What if your systems are in parallel? How does that look?

In a parallel system, the picture is as follows:

Figure 1. Aggregate module formed by two modules in parallel.

If module A has an availability of Xa, and module B has an availability of Xb, the combined availability of a subsystem constructed of modules A and B connected in parallel is:

availability = 1 - (1 - Xa) × (1 - Xb)

Practically speaking, if both modules have a five nines availability, the system constructed from connecting the two modules in parallel will be:

availability = 1 - (1 - 0.99999) * (1 - 0.99999)
             = 1 - 0.00001 * 0.00001
             = 1 - 0.0000000001
             = 0.9999999999

That number is ten nines!

The thing to remember here is that you're not extensively penalized for serial dependencies, but the rewards for parallel dependencies are very worthwhile!

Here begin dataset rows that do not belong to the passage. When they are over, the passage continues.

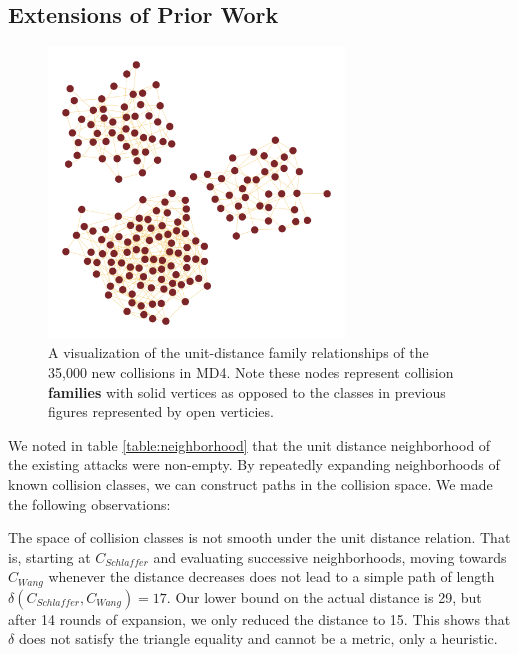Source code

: \documentclass[conference]{IEEEtran}
\begin{document}
\subsection{Extensions of Prior Work}

\begin{figure}
\begin{center}
\includegraphics[width=0.7\textwidth]{Figs/families48.pdf}
\caption{A visualization of the unit-distance family relationships
of the 35,000 new collisions in MD4. Note these nodes represent
collision \textbf{families} with solid vertices as opposed to the
classes in previous figures represented by open verticies.}
\label{Fig:Families48}
\end{center}
\end{figure}

We noted in table \ref{table:neighborhood} that the unit distance neighborhood of
the existing attacks were non-empty. By repeatedly expanding neighborhoods of
known collision classes, we can construct paths in the collision space. We
made the following observations:

The space of collision classes is not smooth under the unit distance
relation. That is, starting at $C_{Schlaffer}$ and evaluating
successive neighborhoods, moving towards $C_{Wang}$ whenever the
distance decreases does not lead to a simple path of length
$\delta(C_{Schlaffer}, C_{Wang}) = 17$. Our lower bound on the actual
distance is 29, but after 14 rounds of expansion, we only reduced the
distance to 15. This shows that $\delta$ does not satisfy the triangle
equality and cannot be a metric, only a heuristic.
\end{document}
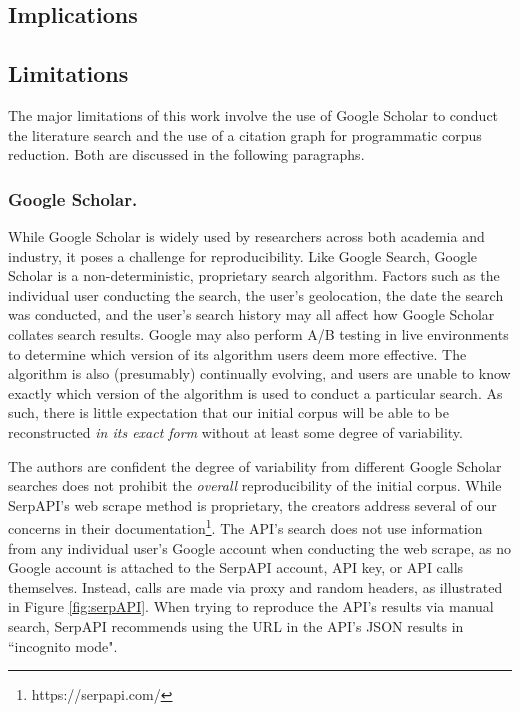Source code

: \documentclass[manuscript,screen,review]{acmart}
\begin{document}
\subsection{Implications}


\subsection{Limitations}
The major limitations of this work involve the use of Google Scholar to conduct the literature search and the use of a citation graph for programmatic corpus reduction. Both are discussed in the following paragraphs.

\subsubsection{Google Scholar.} While Google Scholar is widely used by researchers across both academia and industry, it poses a challenge for reproducibility. Like Google Search, Google Scholar is a non-deterministic, proprietary search algorithm. Factors such as the individual user conducting the search, the user's geolocation, the date the search was conducted, and the user's search history may all affect how Google Scholar collates search results. Google may also perform A/B testing in live environments to determine which version of its algorithm users deem more effective. The algorithm is also (presumably) continually evolving, and users are unable to know exactly which version of the algorithm is used to conduct a particular search. As such, there is little expectation that our initial corpus will be able to be reconstructed \textit{in its exact form} without at least some degree of variability.

The authors are confident the degree of variability from different Google Scholar searches does not prohibit the \textit{overall} reproducibility of the initial corpus. While SerpAPI's web scrape method is proprietary, the creators address several of our concerns in their documentation\footnote{https://serpapi.com/}. The API's search does not use information from any individual user's Google account when conducting the web scrape, as no Google account is attached to the SerpAPI account, API key, or API calls themselves. Instead, calls are made via proxy and random headers, as illustrated in Figure \ref{fig:serpAPI}. When trying to reproduce the API's results via manual search, SerpAPI recommends using the URL in the API's JSON results in ``incognito mode". 
\end{document}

Therefore, you'll want to construct your systems to have as much parallel flow as possible and minimize the amount of serial flow.

In terms of software, just what is a parallel flow? A parallel flow is one in which either module A or module B (in our example) can handle the work. This is accomplished by having a redundant server, and the ability to seamlessly use either server—whichever one happens to be available. The reason a parallel flow is more reliable is that a single fault is more likely to occur than a double fault.

A double fault isn't impossible, just much less likely. Since the two (or more) modules are operating in parallel, meaning that they are independent of each other, and either will satisfy the request, it would take a double fault to impact both modules.

A hardware example of this is powering your machine from two independent power grids. The chance that both power grids will fail simultaneously is far less than the chance of either power grid failing. Since we're assuming that the hardware can take power from either grid, and that the power grids are truly independent of each other, you can use the availability numbers of both power grids and plug them into the formula above to calculate the likelihood that your system will be without power. (And then there was the North American blackout of August 14, 2003 to reassure everyone of the power grid's stability! :-))

For another example, take a cluster of web servers connected to the same filesystem (running on a RAID box) which can handle requests in parallel. If one of the servers fails, the users will still be able to access the data, even if performance suffers a little. They might not even notice a performance hit.

You can, of course, extend the formula for sub-systems that have more than two components in series or parallel. This is left as an exercise for the reader.